=== Exercise brief ===
Could you copy exactly the lines from the start of the records through the one containing "Pas d’interférence avec l’électronique", both included, and leave out the pictures?

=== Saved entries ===
··········

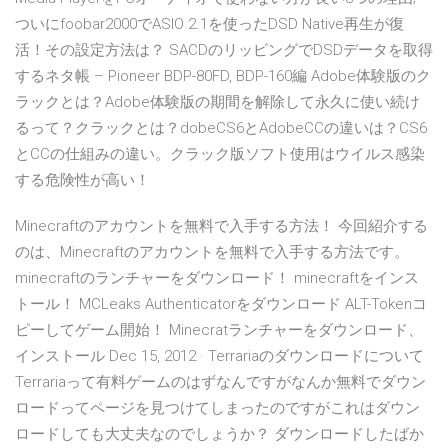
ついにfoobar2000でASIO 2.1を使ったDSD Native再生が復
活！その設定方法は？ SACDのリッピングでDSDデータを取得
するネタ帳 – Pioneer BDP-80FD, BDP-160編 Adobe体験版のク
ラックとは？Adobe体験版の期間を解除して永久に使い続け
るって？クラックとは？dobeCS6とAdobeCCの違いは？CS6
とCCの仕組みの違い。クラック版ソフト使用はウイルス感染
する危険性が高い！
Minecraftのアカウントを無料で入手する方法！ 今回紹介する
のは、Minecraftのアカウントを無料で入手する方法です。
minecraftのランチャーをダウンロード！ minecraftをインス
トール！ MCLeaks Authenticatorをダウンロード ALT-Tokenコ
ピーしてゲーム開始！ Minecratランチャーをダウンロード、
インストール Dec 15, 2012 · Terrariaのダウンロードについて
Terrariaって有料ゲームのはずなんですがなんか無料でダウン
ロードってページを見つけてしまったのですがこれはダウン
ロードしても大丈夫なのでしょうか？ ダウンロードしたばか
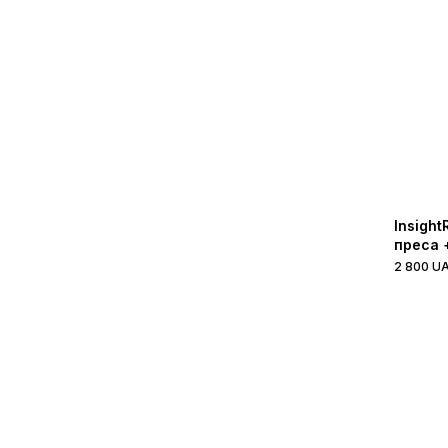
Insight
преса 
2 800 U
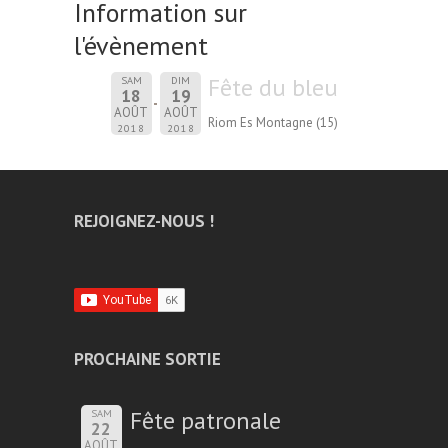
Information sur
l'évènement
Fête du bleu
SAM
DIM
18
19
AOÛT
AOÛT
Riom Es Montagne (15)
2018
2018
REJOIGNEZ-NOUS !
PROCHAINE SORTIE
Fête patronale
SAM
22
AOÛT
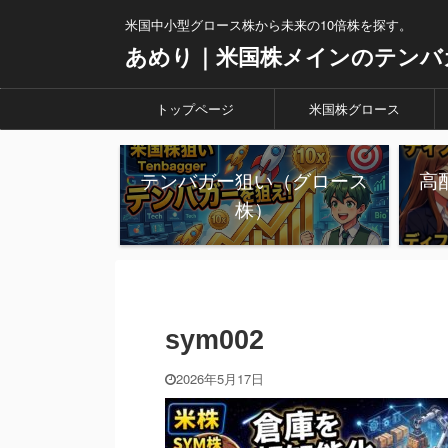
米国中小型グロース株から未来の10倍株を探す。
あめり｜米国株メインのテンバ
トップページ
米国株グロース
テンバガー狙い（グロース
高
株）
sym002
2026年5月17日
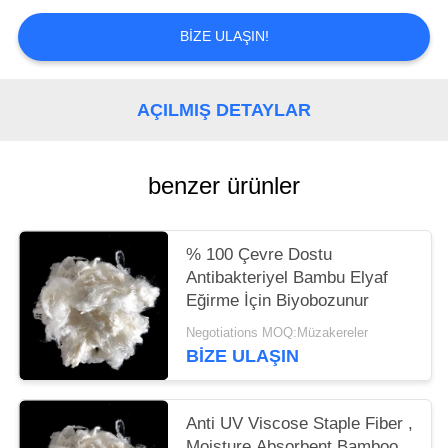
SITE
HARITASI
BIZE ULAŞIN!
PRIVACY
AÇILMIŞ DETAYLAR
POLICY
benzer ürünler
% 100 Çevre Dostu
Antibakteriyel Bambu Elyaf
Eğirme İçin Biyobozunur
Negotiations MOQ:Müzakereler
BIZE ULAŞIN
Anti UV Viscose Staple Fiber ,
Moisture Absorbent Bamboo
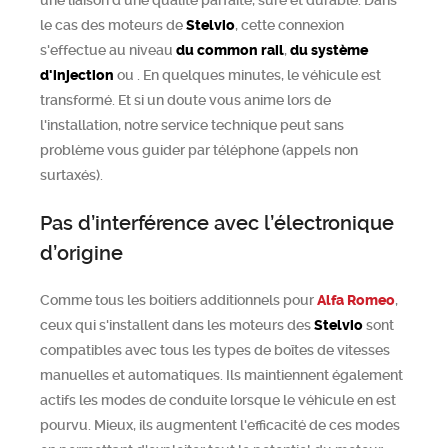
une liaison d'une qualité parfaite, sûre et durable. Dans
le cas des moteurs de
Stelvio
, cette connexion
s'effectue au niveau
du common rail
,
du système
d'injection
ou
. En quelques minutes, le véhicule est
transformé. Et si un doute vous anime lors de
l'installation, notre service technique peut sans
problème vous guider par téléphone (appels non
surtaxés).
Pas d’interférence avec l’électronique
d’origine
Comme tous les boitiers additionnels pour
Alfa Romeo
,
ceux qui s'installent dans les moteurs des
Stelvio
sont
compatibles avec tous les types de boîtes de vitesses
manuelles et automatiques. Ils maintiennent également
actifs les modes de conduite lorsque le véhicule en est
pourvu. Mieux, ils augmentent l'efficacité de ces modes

··········

=== Expected output ===
ついにfoobar2000でASIO 2.1を使ったDSD Native再生が復
活！その設定方法は？ SACDのリッピングでDSDデータを取得
するネタ帳 – Pioneer BDP-80FD, BDP-160編 Adobe体験版のク
ラックとは？Adobe体験版の期間を解除して永久に使い続け
るって？クラックとは？dobeCS6とAdobeCCの違いは？CS6
とCCの仕組みの違い。クラック版ソフト使用はウイルス感染
する危険性が高い！
Minecraftのアカウントを無料で入手する方法！ 今回紹介する
のは、Minecraftのアカウントを無料で入手する方法です。
minecraftのランチャーをダウンロード！ minecraftをインス
トール！ MCLeaks Authenticatorをダウンロード ALT-Tokenコ
ピーしてゲーム開始！ Minecratランチャーをダウンロード、
インストール Dec 15, 2012 · Terrariaのダウンロードについて
Terrariaって有料ゲームのはずなんですがなんか無料でダウン
ロードってページを見つけてしまったのですがこれはダウン
ロードしても大丈夫なのでしょうか？ ダウンロードしたばか
Insight
преса 
2 800 U
Information sur
l'évènement
Fête du bleu
SAM
DIM
18
19
AOÛT
AOÛT
Riom Es Montagne (15)
2018
2018
REJOIGNEZ-NOUS !
PROCHAINE SORTIE
Fête patronale
SAM
22
AOÛT
米国中小型グロース株から未来の10倍株を探す。
あめり｜米国株メインのテンバ
トップページ
米国株グロース
テンバガー狙い（グロース
高
株）
sym002
2026年5月17日
SITE
HARITASI
BIZE ULAŞIN!
PRIVACY
AÇILMIŞ DETAYLAR
POLICY
benzer ürünler
% 100 Çevre Dostu
Antibakteriyel Bambu Elyaf
Eğirme İçin Biyobozunur
Negotiations MOQ:Müzakereler
BIZE ULAŞIN
Anti UV Viscose Staple Fiber ,
Moisture Absorbent Bamboo
une liaison d'une qualité parfaite, sûre et durable. Dans
le cas des moteurs de
Stelvio
, cette connexion
s'effectue au niveau
du common rail
,
du système
d'injection
ou
. En quelques minutes, le véhicule est
transformé. Et si un doute vous anime lors de
l'installation, notre service technique peut sans
problème vous guider par téléphone (appels non
surtaxés).
Pas d’interférence avec l’électronique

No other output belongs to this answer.